TASK DIRECTIONS: Please show every line in the entries below that includes the word "Each".
━━━━━━━━
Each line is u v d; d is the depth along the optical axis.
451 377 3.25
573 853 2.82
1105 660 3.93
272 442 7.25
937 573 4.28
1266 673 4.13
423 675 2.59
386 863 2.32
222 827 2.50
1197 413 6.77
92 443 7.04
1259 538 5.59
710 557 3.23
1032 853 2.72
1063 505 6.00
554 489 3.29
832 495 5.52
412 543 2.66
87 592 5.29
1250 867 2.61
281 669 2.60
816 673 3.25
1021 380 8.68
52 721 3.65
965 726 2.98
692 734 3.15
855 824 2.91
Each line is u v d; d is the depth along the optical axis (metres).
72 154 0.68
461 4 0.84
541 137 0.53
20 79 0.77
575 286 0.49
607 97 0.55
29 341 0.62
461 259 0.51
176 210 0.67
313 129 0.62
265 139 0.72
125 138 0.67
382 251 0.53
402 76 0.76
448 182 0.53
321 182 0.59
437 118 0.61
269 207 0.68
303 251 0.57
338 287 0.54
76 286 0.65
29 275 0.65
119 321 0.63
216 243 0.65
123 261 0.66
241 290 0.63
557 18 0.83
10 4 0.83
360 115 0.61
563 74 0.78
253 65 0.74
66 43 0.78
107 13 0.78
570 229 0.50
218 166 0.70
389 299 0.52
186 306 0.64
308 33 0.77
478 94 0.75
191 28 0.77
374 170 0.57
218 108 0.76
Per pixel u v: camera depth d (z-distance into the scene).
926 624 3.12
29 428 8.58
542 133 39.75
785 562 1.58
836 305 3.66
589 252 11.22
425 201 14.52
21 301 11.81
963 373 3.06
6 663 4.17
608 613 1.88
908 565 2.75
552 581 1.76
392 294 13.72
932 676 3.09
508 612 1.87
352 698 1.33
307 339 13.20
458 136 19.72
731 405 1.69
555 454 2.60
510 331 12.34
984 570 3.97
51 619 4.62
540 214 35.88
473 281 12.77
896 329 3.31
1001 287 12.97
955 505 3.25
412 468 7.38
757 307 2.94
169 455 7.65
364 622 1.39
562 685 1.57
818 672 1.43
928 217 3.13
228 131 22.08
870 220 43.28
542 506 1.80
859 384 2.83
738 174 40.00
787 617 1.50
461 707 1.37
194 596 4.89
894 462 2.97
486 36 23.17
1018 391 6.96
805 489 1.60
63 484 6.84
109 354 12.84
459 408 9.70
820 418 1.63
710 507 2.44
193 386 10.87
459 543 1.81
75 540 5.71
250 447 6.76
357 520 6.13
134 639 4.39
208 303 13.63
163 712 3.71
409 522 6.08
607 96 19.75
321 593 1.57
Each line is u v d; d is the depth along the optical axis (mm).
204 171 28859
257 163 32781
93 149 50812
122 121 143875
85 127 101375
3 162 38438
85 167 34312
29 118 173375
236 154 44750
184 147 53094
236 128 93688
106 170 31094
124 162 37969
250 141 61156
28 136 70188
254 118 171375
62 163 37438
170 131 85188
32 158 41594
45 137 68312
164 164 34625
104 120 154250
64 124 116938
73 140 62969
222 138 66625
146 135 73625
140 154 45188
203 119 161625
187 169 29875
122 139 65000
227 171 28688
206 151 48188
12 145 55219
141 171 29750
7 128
━━━━━━━━
SOLUTION TO THE EXERCISE:
Each line is u v d; d is the depth along the optical axis.
Each line is u v d; d is the depth along the optical axis (metres).
Each line is u v d; d is the depth along the optical axis (mm).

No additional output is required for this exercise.